Like its regulators at the FTC, America’s legislators are preparing to attempt to de-FANG the three fangs that have market power. Representative David Cicilline, chairman of the House Antitrust Subcommittee, is calling for a break-up of the large tech companies along the lines of the Glass Steagall banking act of 1932, as is Massachusetts Senator Elizabeth Warren, campaigning for the Democratic party’s presidential nomination on a policy-intensive platform. Such a move, says Vestager, should be “a very, very last resort”, presumably to be used only if fines fail to end anticompetitive behavior.
So, as Lenin asked in a different connection, “What is to be done?” Clearly, EC authorities are playing a winning hand, and if commissioner Vestager is right, are changing some of the behavior the EC believes is anticompetitive. American regulators, awakened from a long slumber, can use the regulatory tools already available to weaken the companies’ market power, beginning by preventing these companies from acquiring more potential competitors. Google can be required to spin off into a separate company the services it favors on its search engine, leveraging power in one market to disadvantage competitors in another. Amazon, which is less of a policy problem, can be prevented from strangling potential competitors in their cradles by pre-announcing the development of its own competing service, and deploying predatory pricing to eliminate smaller competitors in some markets. And Mark Zuckerberg can be prevented from integrating Facebook, Instagram and Whatsapp, as he plans to do, a restructuring that would prevent regulators from unscrambling that monopoly omelet.

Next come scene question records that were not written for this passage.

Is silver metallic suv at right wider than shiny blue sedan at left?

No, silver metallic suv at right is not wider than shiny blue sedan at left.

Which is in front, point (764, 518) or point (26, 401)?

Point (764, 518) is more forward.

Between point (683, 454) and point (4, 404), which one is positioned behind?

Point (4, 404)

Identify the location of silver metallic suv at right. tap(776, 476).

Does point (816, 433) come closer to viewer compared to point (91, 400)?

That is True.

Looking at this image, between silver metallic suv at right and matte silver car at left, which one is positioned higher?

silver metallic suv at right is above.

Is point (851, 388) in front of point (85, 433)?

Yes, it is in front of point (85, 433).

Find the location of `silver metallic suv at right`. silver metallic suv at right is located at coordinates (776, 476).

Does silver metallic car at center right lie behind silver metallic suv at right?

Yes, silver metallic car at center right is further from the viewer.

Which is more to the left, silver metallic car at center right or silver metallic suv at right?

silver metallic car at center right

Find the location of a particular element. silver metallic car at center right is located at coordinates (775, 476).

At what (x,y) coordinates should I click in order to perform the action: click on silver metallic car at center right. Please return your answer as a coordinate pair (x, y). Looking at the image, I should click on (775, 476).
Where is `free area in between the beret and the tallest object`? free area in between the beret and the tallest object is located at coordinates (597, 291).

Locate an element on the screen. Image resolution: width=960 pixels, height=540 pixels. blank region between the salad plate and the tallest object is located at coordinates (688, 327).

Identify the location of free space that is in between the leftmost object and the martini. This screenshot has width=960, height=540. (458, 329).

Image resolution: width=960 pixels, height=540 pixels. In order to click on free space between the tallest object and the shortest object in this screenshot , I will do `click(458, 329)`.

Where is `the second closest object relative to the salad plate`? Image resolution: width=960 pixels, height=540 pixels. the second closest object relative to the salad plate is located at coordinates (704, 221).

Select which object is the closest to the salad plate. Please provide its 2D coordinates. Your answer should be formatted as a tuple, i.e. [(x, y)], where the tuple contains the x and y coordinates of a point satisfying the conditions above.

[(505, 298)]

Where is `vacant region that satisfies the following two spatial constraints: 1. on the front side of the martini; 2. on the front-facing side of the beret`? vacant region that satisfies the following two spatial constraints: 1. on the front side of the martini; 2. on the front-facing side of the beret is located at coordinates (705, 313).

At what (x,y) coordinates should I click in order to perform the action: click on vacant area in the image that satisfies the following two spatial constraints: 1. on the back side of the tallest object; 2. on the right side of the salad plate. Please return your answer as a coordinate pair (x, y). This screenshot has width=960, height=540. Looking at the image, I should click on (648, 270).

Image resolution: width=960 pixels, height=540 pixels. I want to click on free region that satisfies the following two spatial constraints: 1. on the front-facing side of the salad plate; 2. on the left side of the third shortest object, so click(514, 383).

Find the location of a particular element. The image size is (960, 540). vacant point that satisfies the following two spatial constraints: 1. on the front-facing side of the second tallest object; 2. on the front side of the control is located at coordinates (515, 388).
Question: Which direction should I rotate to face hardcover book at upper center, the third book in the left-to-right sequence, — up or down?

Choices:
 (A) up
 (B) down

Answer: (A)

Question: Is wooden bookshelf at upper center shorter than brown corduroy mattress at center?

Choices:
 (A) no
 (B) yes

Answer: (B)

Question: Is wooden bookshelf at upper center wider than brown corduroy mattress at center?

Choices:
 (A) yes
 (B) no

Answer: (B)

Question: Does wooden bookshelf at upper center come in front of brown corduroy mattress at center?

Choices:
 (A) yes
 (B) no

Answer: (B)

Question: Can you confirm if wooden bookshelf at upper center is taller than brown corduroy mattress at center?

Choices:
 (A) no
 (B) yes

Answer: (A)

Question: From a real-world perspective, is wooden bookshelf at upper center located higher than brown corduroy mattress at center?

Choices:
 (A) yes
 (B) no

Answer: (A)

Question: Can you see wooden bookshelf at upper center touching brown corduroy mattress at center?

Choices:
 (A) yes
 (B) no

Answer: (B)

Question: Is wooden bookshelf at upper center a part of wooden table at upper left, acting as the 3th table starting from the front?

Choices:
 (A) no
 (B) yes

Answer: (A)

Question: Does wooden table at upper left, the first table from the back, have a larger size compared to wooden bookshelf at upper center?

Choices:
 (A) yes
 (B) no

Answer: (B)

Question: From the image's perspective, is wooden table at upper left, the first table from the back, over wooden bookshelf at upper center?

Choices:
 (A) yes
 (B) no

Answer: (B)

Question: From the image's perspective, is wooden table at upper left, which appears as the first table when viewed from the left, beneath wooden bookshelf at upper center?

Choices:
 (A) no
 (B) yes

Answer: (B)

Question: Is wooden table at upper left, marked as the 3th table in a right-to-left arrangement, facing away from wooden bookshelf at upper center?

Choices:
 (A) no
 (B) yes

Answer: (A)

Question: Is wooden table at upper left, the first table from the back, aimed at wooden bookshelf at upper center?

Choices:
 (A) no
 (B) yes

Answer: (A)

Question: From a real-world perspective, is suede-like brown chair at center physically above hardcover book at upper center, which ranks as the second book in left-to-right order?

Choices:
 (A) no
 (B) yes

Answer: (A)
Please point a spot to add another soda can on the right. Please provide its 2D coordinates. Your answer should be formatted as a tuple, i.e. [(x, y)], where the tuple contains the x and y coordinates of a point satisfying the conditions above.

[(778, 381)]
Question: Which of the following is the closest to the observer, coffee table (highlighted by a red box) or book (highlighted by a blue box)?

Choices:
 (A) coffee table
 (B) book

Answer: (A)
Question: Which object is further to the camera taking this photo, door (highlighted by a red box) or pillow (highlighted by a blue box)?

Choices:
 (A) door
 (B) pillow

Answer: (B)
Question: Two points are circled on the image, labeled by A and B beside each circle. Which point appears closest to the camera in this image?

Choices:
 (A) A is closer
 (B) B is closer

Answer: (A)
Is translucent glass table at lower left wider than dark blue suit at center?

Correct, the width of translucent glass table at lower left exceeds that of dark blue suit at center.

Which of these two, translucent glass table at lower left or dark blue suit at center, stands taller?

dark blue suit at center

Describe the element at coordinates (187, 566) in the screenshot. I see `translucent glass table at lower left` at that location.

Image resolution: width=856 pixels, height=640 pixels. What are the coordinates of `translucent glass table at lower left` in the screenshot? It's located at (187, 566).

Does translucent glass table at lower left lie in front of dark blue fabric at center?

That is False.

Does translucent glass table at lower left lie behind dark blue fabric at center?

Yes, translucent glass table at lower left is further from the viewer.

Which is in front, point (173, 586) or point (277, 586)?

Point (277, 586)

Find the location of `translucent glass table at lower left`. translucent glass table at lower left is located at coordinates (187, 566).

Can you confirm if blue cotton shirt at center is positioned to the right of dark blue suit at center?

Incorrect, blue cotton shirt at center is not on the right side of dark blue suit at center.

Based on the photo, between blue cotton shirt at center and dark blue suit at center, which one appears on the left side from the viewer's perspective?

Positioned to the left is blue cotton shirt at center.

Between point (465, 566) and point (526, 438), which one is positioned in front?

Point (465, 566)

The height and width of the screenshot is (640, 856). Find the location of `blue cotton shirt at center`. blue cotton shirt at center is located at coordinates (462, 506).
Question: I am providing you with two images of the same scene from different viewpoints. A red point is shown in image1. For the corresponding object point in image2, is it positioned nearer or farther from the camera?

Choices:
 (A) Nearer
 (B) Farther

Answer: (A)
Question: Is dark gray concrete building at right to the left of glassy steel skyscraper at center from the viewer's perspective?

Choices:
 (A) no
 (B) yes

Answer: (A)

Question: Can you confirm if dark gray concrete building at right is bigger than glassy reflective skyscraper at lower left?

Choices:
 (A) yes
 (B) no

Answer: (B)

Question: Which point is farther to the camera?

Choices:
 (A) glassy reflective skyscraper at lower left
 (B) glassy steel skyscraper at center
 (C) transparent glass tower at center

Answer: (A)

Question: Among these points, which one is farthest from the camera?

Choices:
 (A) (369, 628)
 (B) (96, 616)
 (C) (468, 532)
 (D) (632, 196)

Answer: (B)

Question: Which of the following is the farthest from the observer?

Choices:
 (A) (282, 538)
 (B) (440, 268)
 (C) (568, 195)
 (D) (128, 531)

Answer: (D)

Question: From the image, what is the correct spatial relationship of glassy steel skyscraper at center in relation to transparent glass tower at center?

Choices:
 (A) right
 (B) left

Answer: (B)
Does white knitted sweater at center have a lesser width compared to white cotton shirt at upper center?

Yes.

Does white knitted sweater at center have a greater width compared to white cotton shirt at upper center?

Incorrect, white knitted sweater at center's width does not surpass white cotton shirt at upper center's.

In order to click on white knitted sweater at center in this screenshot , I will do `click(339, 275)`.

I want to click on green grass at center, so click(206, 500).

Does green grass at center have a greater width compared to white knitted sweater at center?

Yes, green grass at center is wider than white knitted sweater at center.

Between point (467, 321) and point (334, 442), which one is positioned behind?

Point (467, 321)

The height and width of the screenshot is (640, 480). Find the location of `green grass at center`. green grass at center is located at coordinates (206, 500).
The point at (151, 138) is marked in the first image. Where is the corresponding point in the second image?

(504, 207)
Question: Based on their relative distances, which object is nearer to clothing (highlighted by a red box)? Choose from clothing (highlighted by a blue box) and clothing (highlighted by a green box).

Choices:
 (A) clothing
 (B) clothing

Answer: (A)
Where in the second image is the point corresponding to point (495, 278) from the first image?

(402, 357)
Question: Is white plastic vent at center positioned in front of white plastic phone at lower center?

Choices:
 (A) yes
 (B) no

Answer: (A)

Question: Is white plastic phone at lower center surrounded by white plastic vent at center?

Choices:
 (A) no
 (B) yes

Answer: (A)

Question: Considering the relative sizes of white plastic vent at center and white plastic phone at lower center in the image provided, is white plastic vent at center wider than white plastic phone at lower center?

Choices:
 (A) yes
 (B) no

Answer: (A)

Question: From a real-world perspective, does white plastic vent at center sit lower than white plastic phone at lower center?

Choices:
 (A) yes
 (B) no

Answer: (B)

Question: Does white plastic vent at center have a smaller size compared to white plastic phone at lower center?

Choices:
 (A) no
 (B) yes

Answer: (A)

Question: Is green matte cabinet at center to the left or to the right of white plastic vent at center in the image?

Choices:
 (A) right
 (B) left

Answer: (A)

German authorities, taking action while their American counterparts ponder, are moving in that direction.
The creation of competitive alternatives for users would also go part way to addressing what professor Ezrachi calls “degradation of privacy by dominant providers.” If Facebook does not or will not do a better job of obtaining permission to use data it does not own – personal facts that belong to its customers and what these days are called their “friends” – competition would empower unhappy users to switch platforms. Throw in a change in the law that makes Facebook, like other media, libel for whatever it publishes, and the days when we can be Zucked, as former Facebook advisor and current shareholder Roger McNamee puts it in his book of that title, might be over.
Regulation should not be undertaken lightly. It can be used by powerful incumbents to make it more costly for newcomers to enter: lawyers don’t come cheap. But when the invisible hand atrophies, the long arm of the law is at times the only available protector of consumers.